◆ **DOCUMENT TEXT**

The aim of this work is to extract GPS points from trajectories data, analyze behavior patterns of 
tourist paths, and predict the preferred places for tourists. This is done using the google map information to 
determine the favorite places by tourist using clustering algorithms. These algorithms depend mainly on 
the density information and the POI for each tourist. The collected information is used for building 
the dataset for system prediction. 


2. DATA DESCRIPTION 

The proposed system uses GeoLife Trajectories dataset. This GPS dataset was composed in 
(Microsoft Research Asia) by 182 users in a period of over five years (2007-2012). A trajectory of this 
dataset is denoted by points sequences. Each one has the information of (latitude, longitude, and altitude). 
The GeoLife dataset was collected by user mobile devices over a time period of five years. It represents 
users’ movements history like going to work, returning to home, and all kinds of activities in the day life of 
underlying users [12]. In order to test the proposed algorithm over different dataset, GPS points for a group 
of Iraqi tourists are used to extract their behavior during their visit to tourism places in the city of Erbil. This 
city was chosen because it is considered the most important Iraqi provinces in terms of the diversity of 
tourism areas.

◆ **EXTRACTED ENTRIES**
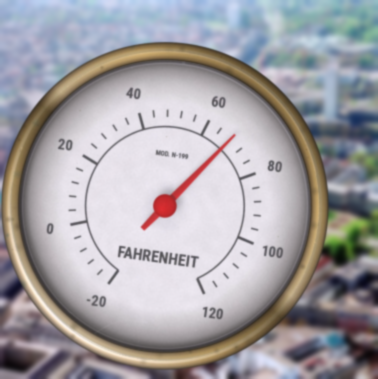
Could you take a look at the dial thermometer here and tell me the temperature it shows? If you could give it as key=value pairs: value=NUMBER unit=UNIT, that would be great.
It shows value=68 unit=°F
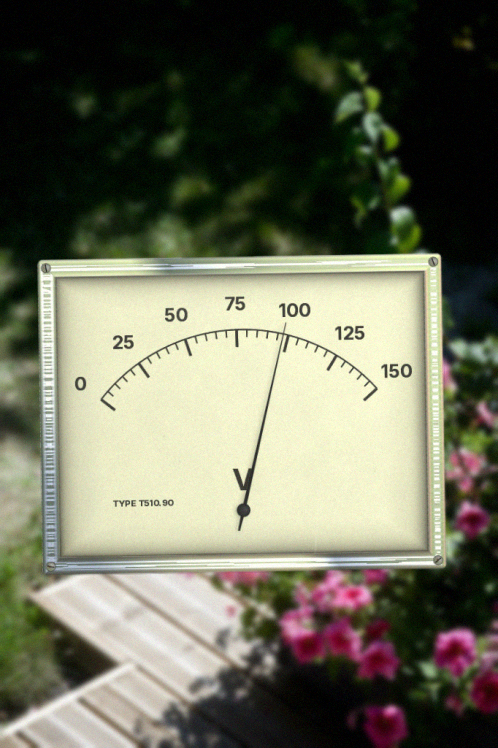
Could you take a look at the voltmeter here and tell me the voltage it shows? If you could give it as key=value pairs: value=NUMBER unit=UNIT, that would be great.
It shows value=97.5 unit=V
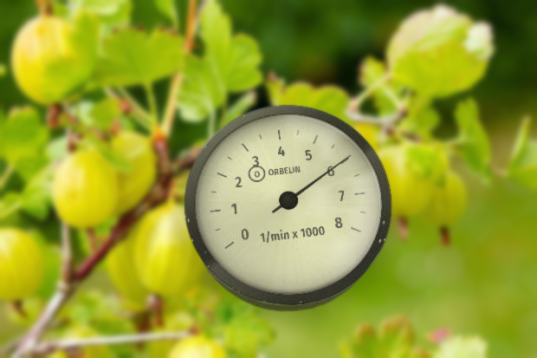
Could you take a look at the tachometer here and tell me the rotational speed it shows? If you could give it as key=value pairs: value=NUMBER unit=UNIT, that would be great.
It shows value=6000 unit=rpm
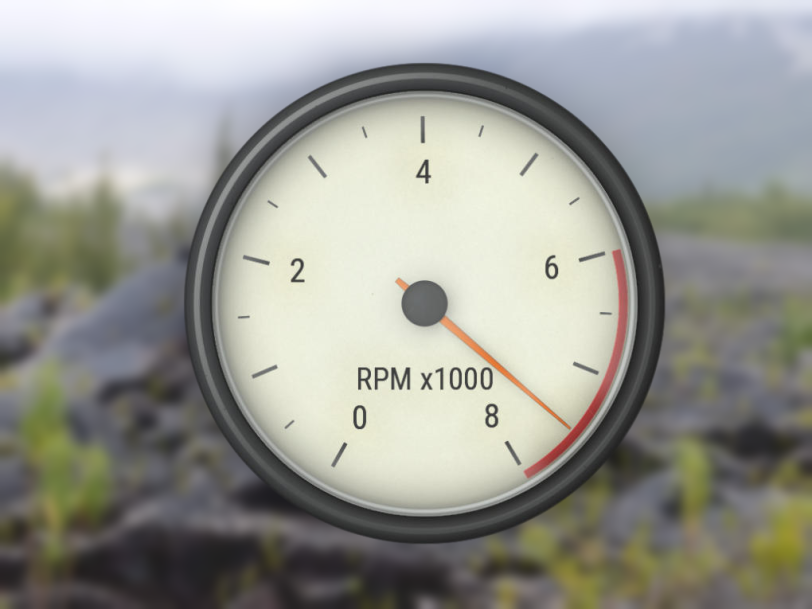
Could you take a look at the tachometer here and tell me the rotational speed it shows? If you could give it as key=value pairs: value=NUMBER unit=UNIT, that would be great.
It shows value=7500 unit=rpm
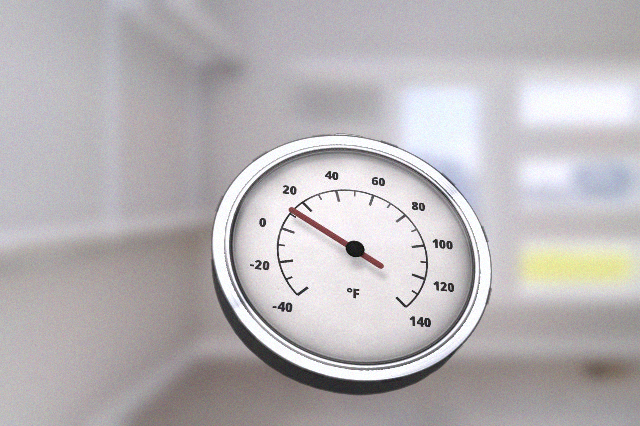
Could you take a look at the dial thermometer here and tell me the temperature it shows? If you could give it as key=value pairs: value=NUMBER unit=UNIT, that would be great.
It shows value=10 unit=°F
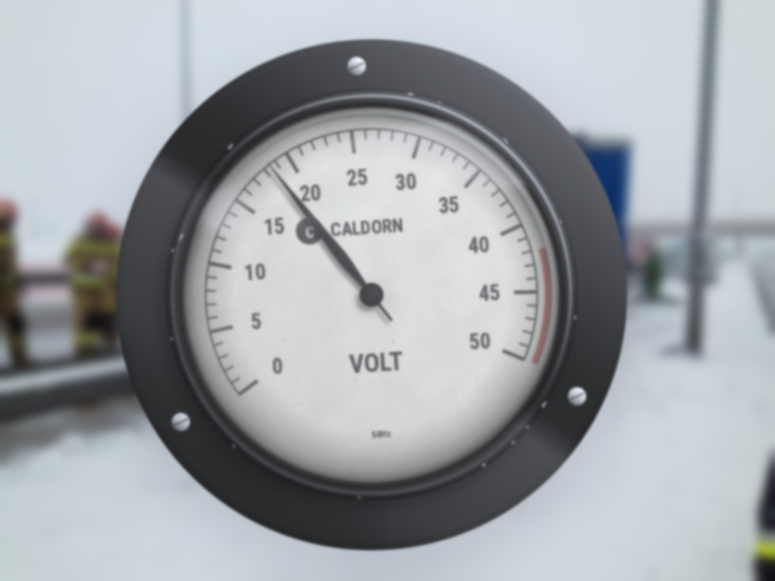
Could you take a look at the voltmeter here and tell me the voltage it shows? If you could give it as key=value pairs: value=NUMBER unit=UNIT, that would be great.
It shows value=18.5 unit=V
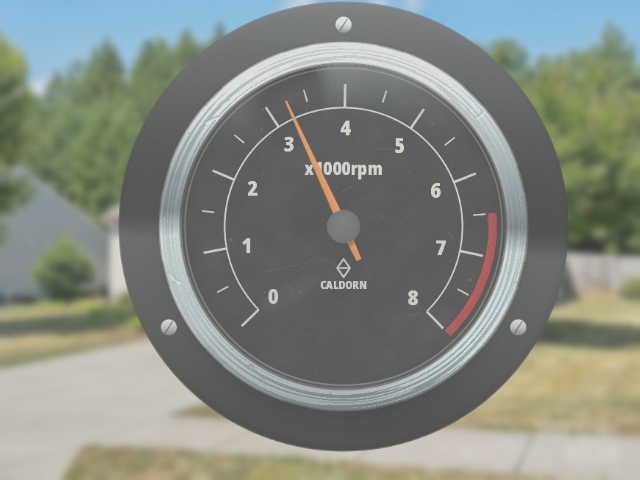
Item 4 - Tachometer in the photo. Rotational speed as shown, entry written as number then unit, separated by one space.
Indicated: 3250 rpm
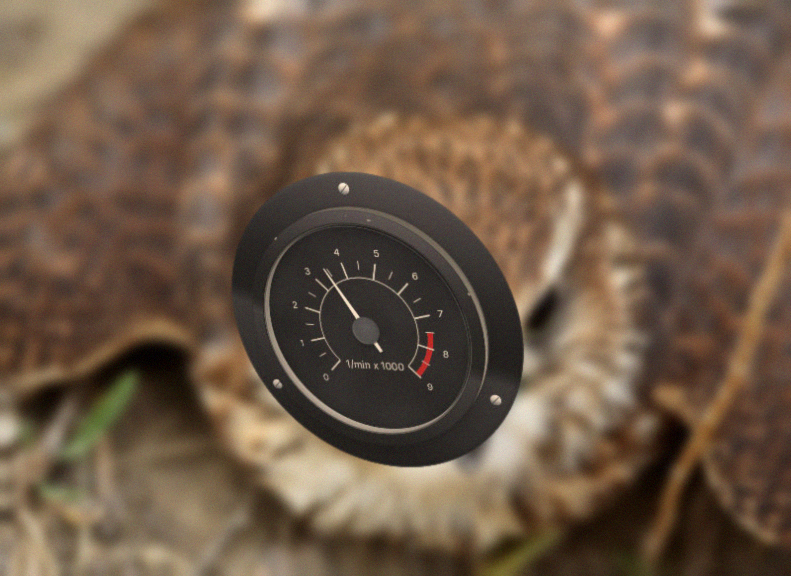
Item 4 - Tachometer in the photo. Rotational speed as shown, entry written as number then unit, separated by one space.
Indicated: 3500 rpm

◆ **TO DO**
• a. In the passage on tourist GPS trajectories, how many users composed the GeoLife dataset?
• b. List every piece of information that each point in a GeoLife trajectory holds, according to the passage on tourist GPS trajectories.
• c. Keep writing the passage on tourist GPS trajectories, beginning right after its final sentence.
The material was taken from a different source than the passage on tourist GPS trajectories.

◆ **ANSWERS FOR EACH ITEM**
• a. 182 users.

• b. Latitude, longitude, and altitude.

• c.
3. PROPOSED SYSTEM 

As mentioned earlier, this work produces a tourist prediction system based on the POI of tourists 
using different trajectory datasets. For easing the reading flow of this paper, the proposed system can be 
explained according to the applied steps as follows: 


3.1. Data cleaning (preprocessing) 

The first step is the analysis and preprocessing of the dataset to remove possible noise from the data. 
Data cleaning is a technique to detect and either remove or correct inconsistencies or missing data in a 
dataset [13]. Such inconsistent data may affect the results of the study. Noise in data may be caused by many 
different reasons, such as error in electronic devices (e.g. GPS loggers), software error or human mistake. 
After cleaning, the data must be consistent with the other similar data in the system. For example, it appears 
that there are points on the path, conflicting from the pattern of the path. At this point, the person suddenly 
takes a very high speed, for example more than 200 km/s, in less than 5 seconds, can be removed for 
invalidity. To remove this type of noise, a solution based on individual velocity is adopted along the path.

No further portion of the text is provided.